*TASK DIRECTIONS*. Recast each line of the entries below as a Markdown table with two columns, n for the row number and Line for the line itself. Leave out blank lines.

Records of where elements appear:
- - - - -

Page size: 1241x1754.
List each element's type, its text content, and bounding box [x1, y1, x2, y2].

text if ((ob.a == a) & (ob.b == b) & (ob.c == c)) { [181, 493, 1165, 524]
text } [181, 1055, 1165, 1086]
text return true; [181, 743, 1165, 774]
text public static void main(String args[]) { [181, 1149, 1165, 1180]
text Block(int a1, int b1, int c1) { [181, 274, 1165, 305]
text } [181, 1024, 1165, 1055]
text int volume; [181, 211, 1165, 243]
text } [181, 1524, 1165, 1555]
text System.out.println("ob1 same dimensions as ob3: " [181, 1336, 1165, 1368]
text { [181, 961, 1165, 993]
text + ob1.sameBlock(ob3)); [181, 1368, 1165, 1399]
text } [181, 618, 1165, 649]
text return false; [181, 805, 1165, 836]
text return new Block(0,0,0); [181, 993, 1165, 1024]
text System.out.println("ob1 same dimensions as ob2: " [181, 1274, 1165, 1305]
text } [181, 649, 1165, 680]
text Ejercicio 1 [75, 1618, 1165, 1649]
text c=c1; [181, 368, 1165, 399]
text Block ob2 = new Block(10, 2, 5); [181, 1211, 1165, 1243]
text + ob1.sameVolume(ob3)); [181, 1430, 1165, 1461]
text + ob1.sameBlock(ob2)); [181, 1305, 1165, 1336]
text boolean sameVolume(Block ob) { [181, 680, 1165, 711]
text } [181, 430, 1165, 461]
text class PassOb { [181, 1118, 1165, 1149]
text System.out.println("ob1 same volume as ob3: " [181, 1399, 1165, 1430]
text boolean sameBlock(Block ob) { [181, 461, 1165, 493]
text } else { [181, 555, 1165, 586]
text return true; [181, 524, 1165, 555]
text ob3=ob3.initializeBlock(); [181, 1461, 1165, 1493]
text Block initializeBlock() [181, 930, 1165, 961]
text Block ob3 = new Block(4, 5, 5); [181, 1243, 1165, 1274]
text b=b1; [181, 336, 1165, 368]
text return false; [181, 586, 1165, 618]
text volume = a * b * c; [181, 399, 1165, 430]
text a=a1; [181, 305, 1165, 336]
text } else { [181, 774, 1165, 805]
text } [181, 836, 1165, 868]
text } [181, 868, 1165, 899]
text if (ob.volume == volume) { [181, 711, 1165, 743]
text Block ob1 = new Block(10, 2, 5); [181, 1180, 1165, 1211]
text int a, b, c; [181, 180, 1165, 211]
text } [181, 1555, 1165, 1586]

- - - - -

*WRITTEN ANSWER*.
| n | Line |
|---|---|
| 1 | Page size: 1241x1754. |
| 2 | List each element's type, its text content, and bounding box [x1, y1, x2, y2]. |
| 3 | text if ((ob.a == a) & (ob.b == b) & (ob.c == c)) { [181, 493, 1165, 524] |
| 4 | text } [181, 1055, 1165, 1086] |
| 5 | text return true; [181, 743, 1165, 774] |
| 6 | text public static void main(String args[]) { [181, 1149, 1165, 1180] |
| 7 | text Block(int a1, int b1, int c1) { [181, 274, 1165, 305] |
| 8 | text } [181, 1024, 1165, 1055] |
| 9 | text int volume; [181, 211, 1165, 243] |
| 10 | text } [181, 1524, 1165, 1555] |
| 11 | text System.out.println("ob1 same dimensions as ob3: " [181, 1336, 1165, 1368] |
| 12 | text { [181, 961, 1165, 993] |
| 13 | text + ob1.sameBlock(ob3)); [181, 1368, 1165, 1399] |
| 14 | text } [181, 618, 1165, 649] |
| 15 | text return false; [181, 805, 1165, 836] |
| 16 | text return new Block(0,0,0); [181, 993, 1165, 1024] |
| 17 | text System.out.println("ob1 same dimensions as ob2: " [181, 1274, 1165, 1305] |
| 18 | text } [181, 649, 1165, 680] |
| 19 | text Ejercicio 1 [75, 1618, 1165, 1649] |
| 20 | text c=c1; [181, 368, 1165, 399] |
| 21 | text Block ob2 = new Block(10, 2, 5); [181, 1211, 1165, 1243] |
| 22 | text + ob1.sameVolume(ob3)); [181, 1430, 1165, 1461] |
| 23 | text + ob1.sameBlock(ob2)); [181, 1305, 1165, 1336] |
| 24 | text boolean sameVolume(Block ob) { [181, 680, 1165, 711] |
| 25 | text } [181, 430, 1165, 461] |
| 26 | text class PassOb { [181, 1118, 1165, 1149] |
| 27 | text System.out.println("ob1 same volume as ob3: " [181, 1399, 1165, 1430] |
| 28 | text boolean sameBlock(Block ob) { [181, 461, 1165, 493] |
| 29 | text } else { [181, 555, 1165, 586] |
| 30 | text return true; [181, 524, 1165, 555] |
| 31 | text ob3=ob3.initializeBlock(); [181, 1461, 1165, 1493] |
| 32 | text Block initializeBlock() [181, 930, 1165, 961] |
| 33 | text Block ob3 = new Block(4, 5, 5); [181, 1243, 1165, 1274] |
| 34 | text b=b1; [181, 336, 1165, 368] |
| 35 | text return false; [181, 586, 1165, 618] |
| 36 | text volume = a * b * c; [181, 399, 1165, 430] |
| 37 | text a=a1; [181, 305, 1165, 336] |
| 38 | text } else { [181, 774, 1165, 805] |
| 39 | text } [181, 836, 1165, 868] |
| 40 | text } [181, 868, 1165, 899] |
| 41 | text if (ob.volume == volume) { [181, 711, 1165, 743] |
| 42 | text Block ob1 = new Block(10, 2, 5); [181, 1180, 1165, 1211] |
| 43 | text int a, b, c; [181, 180, 1165, 211] |
| 44 | text } [181, 1555, 1165, 1586] |